Saturday 14 June 2008

Colonial Fatalism

I maintain that colonial Zimbabwe was a mixture of archaic Western culture (but barely the Modern variety of Western culture) and African traditional culture. Since both have created the uneven blend, it is hard to know where one culture stops and the other starts. In general it seems that Zimbabwean culture as a whole embraced fatalism.

Hear Marechera:

"[B]ut the brain only dies at its own behest and the body is a precious thing which, fading and knotting within itself, generates a new being who shimmers around the old body and does not die unless the great star comes down." [ p 80 The House of Hunger]

Similarly, in reading an article by a white ex-Zimbabwean author, I recently caught a whiff of the notion that "you do not die unless your time is up." This certainly explains how many white Rhodesian young men joined the army, trusting their fates into "God's hands". It is an ode to fatalism. They understood that they could take any risk imaginable but would not die unless their God had particularly set that time and place in advance for them to die. This explains why they did not read the sign of the times correctly, (seeing that the force of global opinion would not allow them to prevail). Instead, they continued to sacrifice themselves, believing in Providence to do the right thing by them.

And now? I see that a different mode of thinking prevails. It says, "You had a choice!" and "You are to blame completely for making the wrong choices!"

Could it actually be that I am now living in a completely different culture?

2 comments:

Professor Zero said...

Yes. But from what I divine on this, the whole rhetoric about choices is some pop psych zeitgeist ... like self esteem and the emphasis on "happiness" ... some sort of commercial late capitalist thing. It's very commercial, middle class and mainstream - and superficial.

It assumes people think they have no choice(s), and tells people they have two. In reality there may be more than two, or fewer.

One very irritating version:
A: I do not like the policies of the current government.
B: Well, remember you have the choice to move to another country.

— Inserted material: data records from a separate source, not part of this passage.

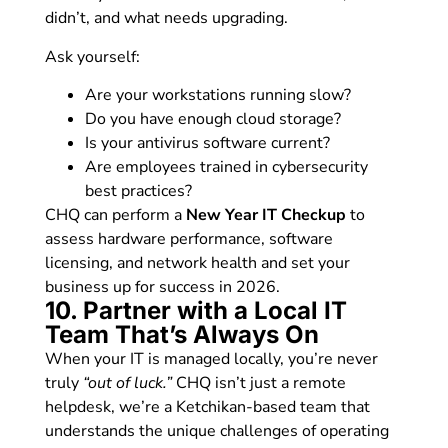
didn’t, and what needs upgrading.
Ask yourself:
Are your workstations running slow?
Do you have enough cloud storage?
Is your antivirus software current?
Are employees trained in cybersecurity
best practices?
CHQ can perform a
New Year IT Checkup
to
assess hardware performance, software
licensing, and network health and set your
business up for success in 2026.
10. Partner with a Local IT
Team That’s Always On
When your IT is managed locally, you’re never
truly
“out of luck.”
CHQ isn’t just a remote
helpdesk, we’re a Ketchikan-based team that
understands the unique challenges of operating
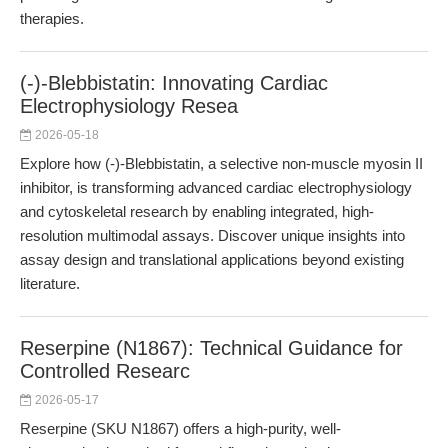
therapies.
(-)-Blebbistatin: Innovating Cardiac
Electrophysiology Resea
2026-05-18
Explore how (-)-Blebbistatin, a selective non-muscle myosin II
inhibitor, is transforming advanced cardiac electrophysiology
and cytoskeletal research by enabling integrated, high-
resolution multimodal assays. Discover unique insights into
assay design and translational applications beyond existing
literature.
Reserpine (N1867): Technical Guidance for
Controlled Researc
2026-05-17
Reserpine (SKU N1867) offers a high-purity, well-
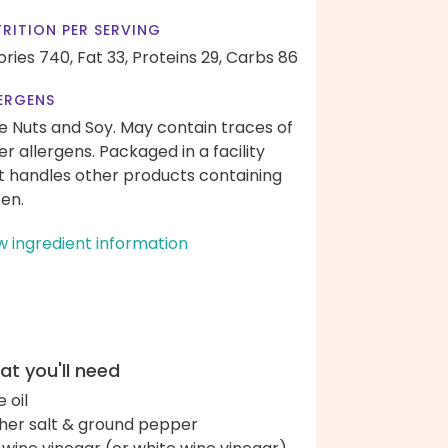
RITION PER SERVING
ories 740,
Fat 33,
Proteins 29,
Carbs 86
ERGENS
e Nuts and Soy. May contain traces of
er allergens. Packaged in a facility
t handles other products containing
ten.
w ingredient information
t you'll need
e oil
her salt & ground pepper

B, the choice advocate, is actually the one shutting down the options.

Unsane said...

Yep-- but this is basic knowledge from Nietzsche's psychology: You give someone a choice when you want to hang them, ie. in order to show their moral culpability. Those who are always wanting to know my motivations for this or that are trying to prove the same. For instance, I once gave the raw stages of my autobiography to read, to some American-based elitist white African scholar, and she shot back at me that I had to explain why I ever returned to Zimbabwe after I left it. Now this is the kind of impertinent borderline abusiveness that Westerners are apt to engage in. For anybody else, going back to their place of birth would be self-explanatory. One does so for sentimental, nostalgic and human reasons. However, white colonials are not supposed to be human. Our reasons are never self evident, nor even credible, consequently.